Task prompt: Rewrite every line of the records below as a numbered list, skipping the blank lines and leaving out the pictures.

***** Records shown

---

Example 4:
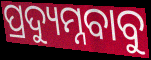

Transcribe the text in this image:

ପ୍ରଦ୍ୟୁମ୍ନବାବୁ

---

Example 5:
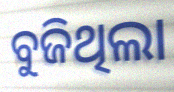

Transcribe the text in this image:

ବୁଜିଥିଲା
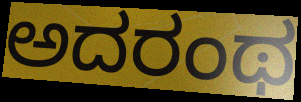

**********

Completed exercise:
1. ---
2. Example 4:
3. Transcribe the text in this image:
4. ପ୍ରଦ୍ୟୁମ୍ନବାବୁ
5. ---
6. Example 5:
7. Transcribe the text in this image:
8. ବୁଜିଥିଲା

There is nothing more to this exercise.